- Geopolitical tensions roil global markets as focus shifts to Middle East.
- Oil prices surge amidst escalating risks.
- Gold, dollar also rebound amidst rising safe haven demand
Global markets are kicking off the week with heightened volatility, fueled by escalating tensions between Israel and Palestine, which have now reached a level of official war.
Should tensions in the Middle East continue to escalate, it's likely that markets will factor in geopolitical risk throughout the week. This could temporarily overshadow the week's significant economic developments.
These geopolitical challenges add to an already eventful week for global markets. Notably, the US CPI data release has gained even more importance following last week's surprising employment figures.
Additionally, this week will see the release of the latest FOMC meeting minutes. However, the impact may be limited if they contain no new information beyond the previously stated rhetoric.

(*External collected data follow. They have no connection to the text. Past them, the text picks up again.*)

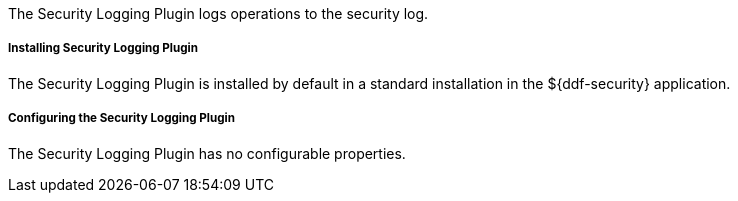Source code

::type: plugin
:status: published
:title: Security Logging Plugin
:link: _security_logging_plugin
:plugintypes: preingest, prequery, preresource, precreatestorage, preupdatestorage, postingest, postquery, postresource, postcreatestorage, postupdatestorage
:summary: Logs operations to the security log.

The Security Logging Plugin logs operations to the security log.

===== Installing Security Logging Plugin

The Security Logging Plugin is installed by default in a standard installation in the ${ddf-security} application.

===== Configuring the Security Logging Plugin

The Security Logging Plugin has no configurable properties.
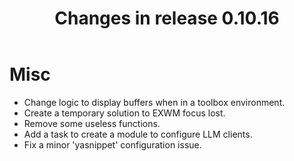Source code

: #+TITLE: Changes in release 0.10.16

* Misc

- Change logic to display buffers when in a toolbox environment.
- Create a temporary solution to EXWM focus lost.
- Remove some useless functions.
- Add a task to create a module to configure LLM clients.
- Fix a minor 'yasnippet' configuration issue.
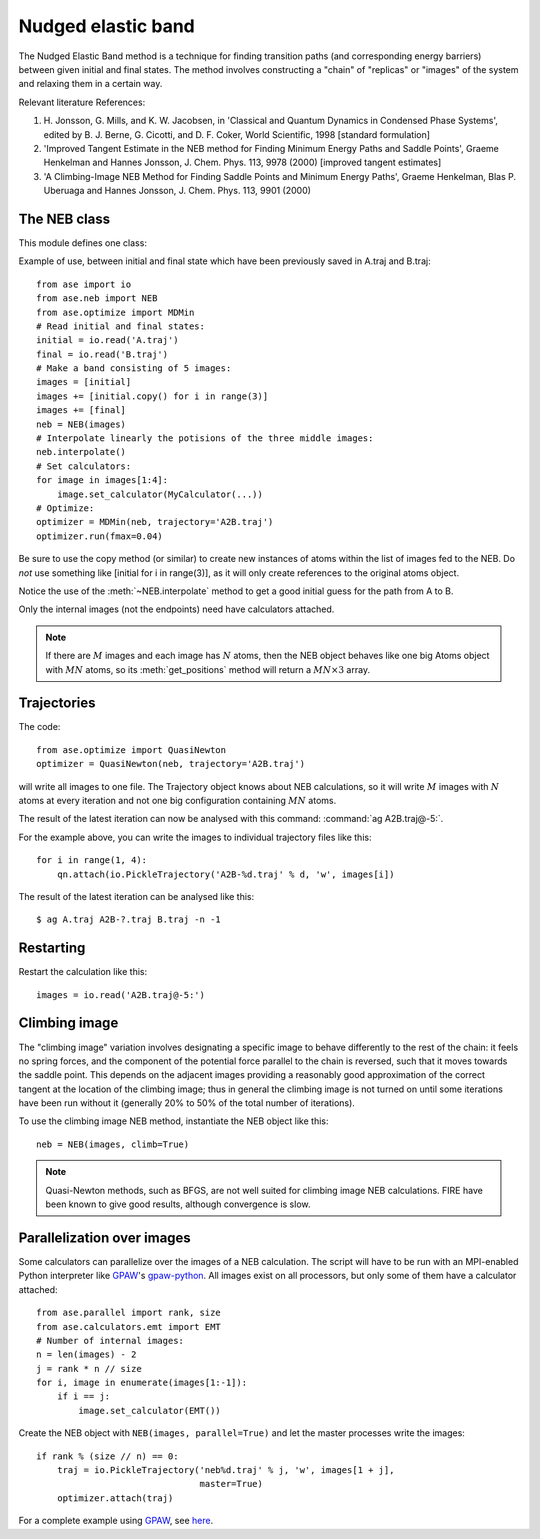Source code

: ===================
Nudged elastic band
===================

.. module:: neb
   :synopsis: Nudged Elastic Band method.

.. default-role:: math

The Nudged Elastic Band method is a technique for finding transition paths
(and corresponding energy barriers) between given initial and final states.
The method involves constructing a "chain" of "replicas" or "images" of the
system and relaxing them in a certain way.

Relevant literature References:


1. H. Jonsson, G. Mills, and K. W. Jacobsen, in 'Classical and Quantum
   Dynamics in Condensed Phase Systems', edited by B. J. Berne,
   G. Cicotti, and D. F. Coker, World Scientific, 1998 [standard
   formulation]

2. 'Improved Tangent Estimate in the NEB method for Finding Minimum
   Energy Paths and Saddle Points', Graeme Henkelman and Hannes
   Jonsson, J. Chem. Phys. 113, 9978 (2000) [improved tangent
   estimates]

3. 'A Climbing-Image NEB Method for Finding Saddle Points and Minimum
   Energy Paths', Graeme Henkelman, Blas P. Uberuaga and Hannes
   Jonsson, J. Chem. Phys. 113, 9901 (2000)


The NEB class
=============

This module defines one class:

.. class:: NEB(images, k=0.1, climb=False)

Example of use, between initial and final state which have been previously
saved in A.traj and B.traj::

  from ase import io
  from ase.neb import NEB
  from ase.optimize import MDMin
  # Read initial and final states:
  initial = io.read('A.traj')
  final = io.read('B.traj')
  # Make a band consisting of 5 images:
  images = [initial]
  images += [initial.copy() for i in range(3)]
  images += [final]
  neb = NEB(images)
  # Interpolate linearly the potisions of the three middle images:
  neb.interpolate()
  # Set calculators:
  for image in images[1:4]:
      image.set_calculator(MyCalculator(...))
  # Optimize:
  optimizer = MDMin(neb, trajectory='A2B.traj')
  optimizer.run(fmax=0.04)

Be sure to use the copy method (or similar) to create new instances
of atoms within the list of images fed to the NEB. Do *not* use something
like [initial for i in range(3)], as it will only create references to
the original atoms object.

Notice the use of the :meth:`~NEB.interpolate` method to get a good
initial guess for the path from A to B.

.. method:: NEB.interpolate()

   Interpolate path linearly from initial to final state.

Only the internal images (not the endpoints) need have
calculators attached.


.. seealso::

   :mod:`optimize`:
        Information about energy minimization (optimization).

   :mod:`calculators`:
        How to use calculators.

   :ref:`tutorials`:

        * :ref:`diffusion_tutorial`
        * :ref:`neb1`
        * :ref:`neb2`


.. note::

  If there are `M` images and each image has `N` atoms, then the NEB
  object behaves like one big Atoms object with `MN` atoms, so its
  :meth:`get_positions` method will return a `MN \times 3` array.


Trajectories
============

The code::

  from ase.optimize import QuasiNewton
  optimizer = QuasiNewton(neb, trajectory='A2B.traj')

will write all images to one file.  The Trajectory object knows about
NEB calculations, so it will write `M` images with `N` atoms at every
iteration and not one big configuration containing `MN` atoms.

The result of the latest iteration can now be analysed with this
command: :command:`ag A2B.traj@-5:`.

For the example above, you can write the images to individual
trajectory files like this::

  for i in range(1, 4):
      qn.attach(io.PickleTrajectory('A2B-%d.traj' % d, 'w', images[i])

The result of the latest iteration can be analysed like this:

.. highlight:: bash

::

  $ ag A.traj A2B-?.traj B.traj -n -1 

.. highlight:: python


Restarting
==========

Restart the calculation like this::

  images = io.read('A2B.traj@-5:')



Climbing image
==============

The "climbing image" variation involves designating a specific image to behave
differently to the rest of the chain: it feels no spring forces, and the
component of the potential force parallel to the chain is reversed, such that
it moves towards the saddle point. This depends on the adjacent images
providing a reasonably good approximation of the correct tangent at the
location of the climbing image; thus in general the climbing image is not
turned on until some iterations have been run without it (generally 20% to 50%
of the total number of iterations).

To use the climbing image NEB method, instantiate the NEB object like this::

  neb = NEB(images, climb=True)

.. note::

  Quasi-Newton methods, such as BFGS, are not well suited for climbing image
  NEB calculations. FIRE have been known to give good results, although
  convergence is slow.


Parallelization over images
===========================

Some calculators can parallelize over the images of a NEB calculation.
The script will have to be run with an MPI-enabled Python interpreter
like GPAW_'s gpaw-python_.  All images exist on all processors, but
only some of them have a calculator attached::

  from ase.parallel import rank, size
  from ase.calculators.emt import EMT
  # Number of internal images:
  n = len(images) - 2
  j = rank * n // size
  for i, image in enumerate(images[1:-1]):
      if i == j:
          image.set_calculator(EMT())

Create the NEB object with ``NEB(images, parallel=True)`` and let the
master processes write the images::

  if rank % (size // n) == 0:
      traj = io.PickleTrajectory('neb%d.traj' % j, 'w', images[1 + j],
                                 master=True)
      optimizer.attach(traj)

For a complete example using GPAW_, see here_.

.. _GPAW: http://wiki.fysik.dtu.dk/gpaw
.. _gpaw-python: https://wiki.fysik.dtu.dk/gpaw/documentation/manual.html#parallel-calculations
.. _here: https://wiki.fysik.dtu.dk/gpaw/tutorials/neb/neb.html

.. default-role::
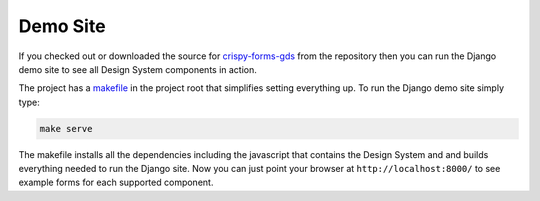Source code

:.. _crispy-forms-gds: https://github.com/wildfish/crispy-forms-gds
.. _makefile: https://github.com/wildfish/crispy-forms-gds/blob/master/Makefile

=========
Demo Site
=========

If you checked out or downloaded the source for `crispy-forms-gds`_ from the
repository then you can run the Django demo site to see all Design System
components in action.

The project has a `makefile`_ in the project root that simplifies setting everything
up. To run the Django demo site simply type:

.. code-block:: bash

    make serve

The makefile installs all the dependencies including the javascript that contains the
Design System and and builds everything needed to run the Django site. Now you can
just point your browser at ``http://localhost:8000/`` to see example forms for each
supported component.
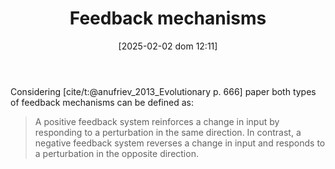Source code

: :PROPERTIES:
:ID:       c5c9caae-7306-485e-ab15-bc579733407a
:END:
#+title:      Feedback mechanisms
#+date:       [2025-02-02 dom 12:11]
#+filetags:   :placeholder:
#+identifier: 20250202T121139
#+OPTIONS: num:nil ^:{} toc:nil
#+BIBLIOGRAPHY: ~/Org/zotero_refs.bib


Considering [cite/t:@anufriev_2013_Evolutionary p. 666] paper both types of feedback mechanisms can be defined as:
#+begin_quote
A positive feedback system reinforces a change in input by responding to a perturbation in the same direction.
In contrast, a negative feedback system reverses a change in input and responds to a perturbation in the opposite direction.
#+end_quote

In contrast, the interplay of inflation data and geopolitical tensions is expected to exert significant influence on the Federal Reserve's forthcoming interest rate decision.Looking at the latest outlook of the dollar index, it was seen that DXY moved indecisively on the last day of last week.
Dollar Index Fights Back on Increased Safe Haven Demand
The US dollar index initiated the new week with an upswing, and from a technical standpoint, it's evident that the 106.6 resistance level is once again in focus. A breakthrough beyond this point, especially if bolstered by positive economic data, could potentially set the stage for the next peak in the 108 range.
On the downside, the 106.4 level stands as the nearest support, with the 105.8 level serving as a more substantial support before reaching the critical 105 support level.
Conversely, there is a possibility of a waning bullish momentum for the DXY, which has recently centered around an average of 106.5, contingent upon a resurgence in demand for gold in the upcoming days.
Oil Also on the Rise Due to Geopolitical Tensions
Shifting our focus, prevailing risks have spurred a significant uptick in oil prices. This development has the potential to stoke concerns about rising energy costs, a pivotal factor in inflationary worries. A sustained upward trajectory in oil prices may prompt fears of a less optimistic inflation outlook in the coming months. Consequently, the Federal Reserve is likely to maintain a vigilant stance, closely monitoring elements that could drive up energy expenses, in addition to this week's inflation data.
Following last week's mixed employment data, there is a growing likelihood that expectations of a 25 basis point interest rate hike by year-end may gain further momentum.
After multiple tests of its Q2 lows of around $72, Brent crude oil gathered momentum towards $95 by late September, driven by supply cut decisions by Russia and the Arab Emirates.
Despite a notable correction in October, oil prices closed at $83 last week. But after starting this week with a significant 5% gap due to the Israel-Palestine clashes over the weekend, Brent oil is now testing the $88 resistance level, previously encountered in Q1 of this year.
The escalating tensions in the region are likely to act as a catalyst for further oil price increases, potentially propelling it into the $90 range initially. Subsequently, the upward momentum could persist, aiming for the $100 threshold.
Market sentiment favoring ongoing monetary tightening will likely continue to push U.S. bond yields upward, maintaining the strength of the dollar in the final quarter of the year. An offsetting factor that could mitigate this impact is a potential resurgence in demand for gold.
Gold Tries Oversold Bounce
After breaking through the $1,900 support level in the latter half of the year, gold accelerated its descent, reaching an ideal correction level at approximately $1,810, as per the Fibonacci 0.618 retracement.
In tandem with the rise in risk perception leading to increased demand for commodities, the gold market witnessed a gap-up opening. The price per ounce of gold commenced the week with a 1% gain, hovering around the $1,850 mark. Should this demand persist, the $1,870 range will emerge as the initial resistance zone, followed by the critical juncture at the $1,900 mark, which will determine the trend for gold.
The gold market has faced pressure in recent months due to heightened demand for the dollar in a climate of global uncertainty. However, the resurgence of geopolitical risks could potentially reverse this trend. Such a development might rekindle demand for gold in the final quarter, diminishing the allure of the currently overbought dollar.
Consequently, it's conceivable that the pricing dynamics of this week may be driven more by geopolitical risk than economic data, which could exert a more pronounced influence in the forthcoming periods.
***
Disclosure: The author holds no positions in the securities mentioned in this report.